Ко мне на днях приходит писатель. Приносит интересную книгу, но, по его словам, она не дописана. Он хочет знать, понравится ли нашей редакции это произведение. Он, мужчина лет сорока пяти, в шляпе и в очках с черной оправой, садится без приглашения напротив меня, протягивая рукописи. Они, разумеется, напечатаны. С ним стоит молоденькая девушка. Высокая, стройная, с карими глазами и золотистыми кудрями. Этот писатель немой. Девушка, по его «словам», является дочкой. Хотя между ними я не замечаю родства. И сам себе делаю вывод, что это его любовница. Она переводит всё то, что он мне говорит.
Про сюжет, конечно, рассказать он не сможет. Но девушка, пытаясь пояснить дрожащим голосом, словно композиция, сыгранная на скрипке, что там о трех людях, запертых в доме.
Конечно, подобная идея меня заинтересовывает.

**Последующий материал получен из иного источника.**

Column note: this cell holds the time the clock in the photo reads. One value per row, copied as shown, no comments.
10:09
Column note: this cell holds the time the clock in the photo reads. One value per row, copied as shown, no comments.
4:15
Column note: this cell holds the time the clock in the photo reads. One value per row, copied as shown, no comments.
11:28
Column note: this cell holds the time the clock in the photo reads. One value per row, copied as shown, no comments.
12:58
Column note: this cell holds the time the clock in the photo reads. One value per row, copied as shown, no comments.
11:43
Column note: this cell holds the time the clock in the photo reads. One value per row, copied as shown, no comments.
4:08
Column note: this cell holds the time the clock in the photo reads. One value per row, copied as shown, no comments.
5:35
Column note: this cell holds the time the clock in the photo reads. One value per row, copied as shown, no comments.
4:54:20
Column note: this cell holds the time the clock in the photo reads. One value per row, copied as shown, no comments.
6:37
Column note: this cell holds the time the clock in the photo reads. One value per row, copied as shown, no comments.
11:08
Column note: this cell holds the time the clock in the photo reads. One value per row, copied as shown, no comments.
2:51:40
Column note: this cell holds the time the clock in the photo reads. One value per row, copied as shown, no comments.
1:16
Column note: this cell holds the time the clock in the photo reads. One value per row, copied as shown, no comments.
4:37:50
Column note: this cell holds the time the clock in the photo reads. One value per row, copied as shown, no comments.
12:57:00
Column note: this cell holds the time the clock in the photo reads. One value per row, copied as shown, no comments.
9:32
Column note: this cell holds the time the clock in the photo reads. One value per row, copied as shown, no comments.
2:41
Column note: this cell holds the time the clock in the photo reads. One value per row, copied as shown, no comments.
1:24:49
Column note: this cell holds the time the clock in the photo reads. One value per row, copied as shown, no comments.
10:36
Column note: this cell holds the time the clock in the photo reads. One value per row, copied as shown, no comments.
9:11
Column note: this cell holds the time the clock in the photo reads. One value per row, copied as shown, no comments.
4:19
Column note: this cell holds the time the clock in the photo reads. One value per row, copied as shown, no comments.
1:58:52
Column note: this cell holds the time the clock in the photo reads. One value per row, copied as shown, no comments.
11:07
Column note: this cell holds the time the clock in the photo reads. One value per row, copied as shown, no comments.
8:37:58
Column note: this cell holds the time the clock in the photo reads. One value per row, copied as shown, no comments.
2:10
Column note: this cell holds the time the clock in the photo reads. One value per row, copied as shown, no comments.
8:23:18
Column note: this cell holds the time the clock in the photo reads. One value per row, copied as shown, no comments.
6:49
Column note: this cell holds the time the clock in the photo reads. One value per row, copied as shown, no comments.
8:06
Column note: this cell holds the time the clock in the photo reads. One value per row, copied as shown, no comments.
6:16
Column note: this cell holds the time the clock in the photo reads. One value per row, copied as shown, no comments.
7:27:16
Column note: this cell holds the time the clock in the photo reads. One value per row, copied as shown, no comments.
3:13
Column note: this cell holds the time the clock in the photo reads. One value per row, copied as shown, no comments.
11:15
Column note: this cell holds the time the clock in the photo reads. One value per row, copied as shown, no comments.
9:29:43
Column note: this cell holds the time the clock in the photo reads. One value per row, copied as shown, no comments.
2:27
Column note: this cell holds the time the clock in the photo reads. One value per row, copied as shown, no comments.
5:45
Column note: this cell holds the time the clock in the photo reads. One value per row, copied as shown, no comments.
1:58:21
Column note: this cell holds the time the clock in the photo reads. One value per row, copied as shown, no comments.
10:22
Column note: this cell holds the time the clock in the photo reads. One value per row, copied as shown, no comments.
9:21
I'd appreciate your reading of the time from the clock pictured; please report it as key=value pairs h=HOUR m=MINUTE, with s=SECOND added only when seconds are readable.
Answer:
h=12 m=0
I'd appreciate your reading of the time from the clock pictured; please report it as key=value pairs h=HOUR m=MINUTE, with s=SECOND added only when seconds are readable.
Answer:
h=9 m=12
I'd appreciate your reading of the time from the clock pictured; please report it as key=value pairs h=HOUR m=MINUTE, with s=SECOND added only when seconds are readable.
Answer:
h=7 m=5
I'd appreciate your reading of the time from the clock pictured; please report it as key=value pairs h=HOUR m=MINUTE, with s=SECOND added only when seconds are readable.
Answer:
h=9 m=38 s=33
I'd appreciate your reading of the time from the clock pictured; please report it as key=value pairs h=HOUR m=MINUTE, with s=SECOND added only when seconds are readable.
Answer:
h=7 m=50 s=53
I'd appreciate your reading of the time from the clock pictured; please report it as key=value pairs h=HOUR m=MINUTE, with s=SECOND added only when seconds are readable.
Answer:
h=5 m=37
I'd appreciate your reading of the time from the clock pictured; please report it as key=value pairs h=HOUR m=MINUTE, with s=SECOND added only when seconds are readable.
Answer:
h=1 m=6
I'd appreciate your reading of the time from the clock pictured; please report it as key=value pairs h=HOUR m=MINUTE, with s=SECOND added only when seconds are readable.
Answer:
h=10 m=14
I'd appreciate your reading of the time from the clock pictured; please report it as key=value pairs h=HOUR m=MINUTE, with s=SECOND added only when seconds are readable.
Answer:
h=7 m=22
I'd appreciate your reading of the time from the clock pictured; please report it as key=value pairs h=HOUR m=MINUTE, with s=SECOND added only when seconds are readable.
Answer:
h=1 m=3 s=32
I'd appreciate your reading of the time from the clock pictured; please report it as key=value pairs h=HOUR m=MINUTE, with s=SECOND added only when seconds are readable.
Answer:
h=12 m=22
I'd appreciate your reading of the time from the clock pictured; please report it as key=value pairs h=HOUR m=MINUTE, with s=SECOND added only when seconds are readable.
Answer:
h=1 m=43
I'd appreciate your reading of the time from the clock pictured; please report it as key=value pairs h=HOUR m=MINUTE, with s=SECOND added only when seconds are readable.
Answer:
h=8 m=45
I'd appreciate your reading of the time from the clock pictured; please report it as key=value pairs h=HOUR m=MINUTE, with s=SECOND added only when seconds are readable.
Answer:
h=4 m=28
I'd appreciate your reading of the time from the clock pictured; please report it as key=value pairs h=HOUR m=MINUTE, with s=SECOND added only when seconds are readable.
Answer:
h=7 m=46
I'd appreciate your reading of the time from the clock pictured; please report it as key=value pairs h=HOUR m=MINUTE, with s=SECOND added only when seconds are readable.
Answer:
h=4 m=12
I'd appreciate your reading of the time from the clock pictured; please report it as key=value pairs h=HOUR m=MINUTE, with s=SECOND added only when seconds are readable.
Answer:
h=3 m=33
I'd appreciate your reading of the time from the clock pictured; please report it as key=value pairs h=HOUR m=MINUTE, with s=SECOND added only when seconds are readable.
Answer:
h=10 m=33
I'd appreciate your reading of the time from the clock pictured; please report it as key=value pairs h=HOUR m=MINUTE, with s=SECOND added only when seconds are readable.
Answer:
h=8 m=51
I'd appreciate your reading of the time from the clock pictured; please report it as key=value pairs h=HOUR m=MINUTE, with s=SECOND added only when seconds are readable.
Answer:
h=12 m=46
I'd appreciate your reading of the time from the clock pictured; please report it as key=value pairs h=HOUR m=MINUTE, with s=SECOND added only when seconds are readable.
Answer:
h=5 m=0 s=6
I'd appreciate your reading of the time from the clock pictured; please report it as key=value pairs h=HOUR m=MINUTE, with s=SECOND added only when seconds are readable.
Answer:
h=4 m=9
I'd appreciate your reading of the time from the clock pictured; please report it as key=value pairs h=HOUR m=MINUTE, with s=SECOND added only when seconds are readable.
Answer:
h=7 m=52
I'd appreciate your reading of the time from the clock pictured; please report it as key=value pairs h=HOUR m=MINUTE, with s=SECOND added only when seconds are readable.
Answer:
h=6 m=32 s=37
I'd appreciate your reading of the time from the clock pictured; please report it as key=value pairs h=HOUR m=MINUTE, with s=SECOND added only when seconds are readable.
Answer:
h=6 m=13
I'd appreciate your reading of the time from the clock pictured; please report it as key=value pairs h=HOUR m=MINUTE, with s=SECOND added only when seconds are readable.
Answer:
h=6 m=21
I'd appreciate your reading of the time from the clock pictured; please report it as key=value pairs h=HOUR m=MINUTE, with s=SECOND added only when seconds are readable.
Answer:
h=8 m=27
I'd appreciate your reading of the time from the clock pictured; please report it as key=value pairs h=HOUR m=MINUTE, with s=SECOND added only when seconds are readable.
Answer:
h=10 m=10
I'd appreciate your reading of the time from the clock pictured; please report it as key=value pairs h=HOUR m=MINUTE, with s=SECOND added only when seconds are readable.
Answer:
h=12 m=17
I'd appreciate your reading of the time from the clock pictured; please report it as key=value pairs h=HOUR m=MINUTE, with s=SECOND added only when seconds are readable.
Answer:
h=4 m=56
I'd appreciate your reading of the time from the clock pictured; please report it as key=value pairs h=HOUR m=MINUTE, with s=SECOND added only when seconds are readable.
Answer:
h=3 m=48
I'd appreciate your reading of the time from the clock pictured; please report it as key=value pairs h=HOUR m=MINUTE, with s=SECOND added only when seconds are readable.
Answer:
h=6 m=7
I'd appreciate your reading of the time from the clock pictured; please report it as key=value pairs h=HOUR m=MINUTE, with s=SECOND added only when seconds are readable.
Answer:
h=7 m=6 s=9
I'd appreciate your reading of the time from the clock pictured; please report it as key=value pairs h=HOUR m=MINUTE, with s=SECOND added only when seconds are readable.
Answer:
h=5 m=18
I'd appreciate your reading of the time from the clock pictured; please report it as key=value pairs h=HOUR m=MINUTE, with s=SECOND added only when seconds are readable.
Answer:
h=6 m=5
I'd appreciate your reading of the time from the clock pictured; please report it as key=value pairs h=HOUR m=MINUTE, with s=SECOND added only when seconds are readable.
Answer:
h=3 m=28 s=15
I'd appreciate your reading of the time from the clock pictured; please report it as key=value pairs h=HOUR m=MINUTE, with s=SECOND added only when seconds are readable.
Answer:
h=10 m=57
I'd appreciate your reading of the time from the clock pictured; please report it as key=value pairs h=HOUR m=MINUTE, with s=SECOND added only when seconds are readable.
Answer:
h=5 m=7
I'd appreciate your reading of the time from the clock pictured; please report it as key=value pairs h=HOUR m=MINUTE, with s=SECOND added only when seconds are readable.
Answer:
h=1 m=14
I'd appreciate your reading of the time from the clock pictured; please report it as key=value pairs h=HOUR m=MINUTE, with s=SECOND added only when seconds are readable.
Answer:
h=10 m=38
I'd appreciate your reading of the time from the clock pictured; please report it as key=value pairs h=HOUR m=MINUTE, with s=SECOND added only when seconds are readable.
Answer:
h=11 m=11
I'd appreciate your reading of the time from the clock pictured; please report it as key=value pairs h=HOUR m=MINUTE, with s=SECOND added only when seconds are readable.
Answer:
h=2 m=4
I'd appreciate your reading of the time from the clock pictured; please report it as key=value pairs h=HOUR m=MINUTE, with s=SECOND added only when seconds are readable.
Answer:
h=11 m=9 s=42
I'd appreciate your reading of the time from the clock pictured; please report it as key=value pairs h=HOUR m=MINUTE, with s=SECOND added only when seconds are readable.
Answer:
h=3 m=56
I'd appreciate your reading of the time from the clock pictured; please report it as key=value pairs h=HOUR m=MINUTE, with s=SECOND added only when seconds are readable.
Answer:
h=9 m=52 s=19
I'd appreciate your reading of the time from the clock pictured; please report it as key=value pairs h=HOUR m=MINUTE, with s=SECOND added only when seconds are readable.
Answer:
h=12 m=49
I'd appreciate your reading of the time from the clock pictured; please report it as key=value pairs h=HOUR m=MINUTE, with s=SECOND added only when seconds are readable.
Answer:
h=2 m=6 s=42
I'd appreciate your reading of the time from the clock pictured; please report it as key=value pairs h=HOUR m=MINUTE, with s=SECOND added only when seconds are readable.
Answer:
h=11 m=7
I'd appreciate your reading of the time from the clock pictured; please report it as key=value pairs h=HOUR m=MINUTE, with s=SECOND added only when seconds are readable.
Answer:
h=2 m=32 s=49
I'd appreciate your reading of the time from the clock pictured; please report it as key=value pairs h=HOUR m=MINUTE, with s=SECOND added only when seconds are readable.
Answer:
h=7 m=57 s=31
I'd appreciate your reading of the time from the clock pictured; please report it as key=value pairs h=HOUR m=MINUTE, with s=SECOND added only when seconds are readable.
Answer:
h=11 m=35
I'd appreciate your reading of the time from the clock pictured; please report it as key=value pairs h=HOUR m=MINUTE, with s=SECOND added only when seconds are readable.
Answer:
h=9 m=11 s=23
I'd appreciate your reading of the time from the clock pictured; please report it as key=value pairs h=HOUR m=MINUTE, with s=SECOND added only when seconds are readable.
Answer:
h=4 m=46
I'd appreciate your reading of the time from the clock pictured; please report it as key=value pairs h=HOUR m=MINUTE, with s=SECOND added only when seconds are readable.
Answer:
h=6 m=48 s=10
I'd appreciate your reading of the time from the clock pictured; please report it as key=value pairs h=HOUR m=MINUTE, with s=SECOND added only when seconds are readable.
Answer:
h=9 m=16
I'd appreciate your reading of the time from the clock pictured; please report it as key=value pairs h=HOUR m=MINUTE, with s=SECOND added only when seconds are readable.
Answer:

Я выхожу к главному редактору, пытаясь сплавить ему рукопись.
Мы пьем чай.
Я не доезжаю до дома... Или... Я возвращаюсь домой и...
Я не помню.
Тут я выдыхаю. Господин М. Тот самый мужчина, заперший меня с чиновником и студентом, смотрит куда-то в сторону. Сейчас я хорошо осознаю, что все мы были героями его рассказа. Для всей этой лабуды. Для этой несчастной книжки, которая продавалась бы и так не очень хорошо, он запирает нас, ставя эксперимент. Находит он слабых жертв. Он не берет кого-то сильного.
Почему ему не взять свирепого маньяка-каннибала?
Не затащить к нему президента?
И не посадить... Нет. Со студентом вообще безумие.
Если бы оставить эту троицу вместе, то, кто знает, что было бы на самом деле. Беда в том, что автор этой злосчастной книжки любит реализм. И берет он людей жалких. Таких же, как и остальные.
Или нас было проще закинуть в этот дом?
Я знаю другое. Сегодня он не сознается, как именно затащил нас туда.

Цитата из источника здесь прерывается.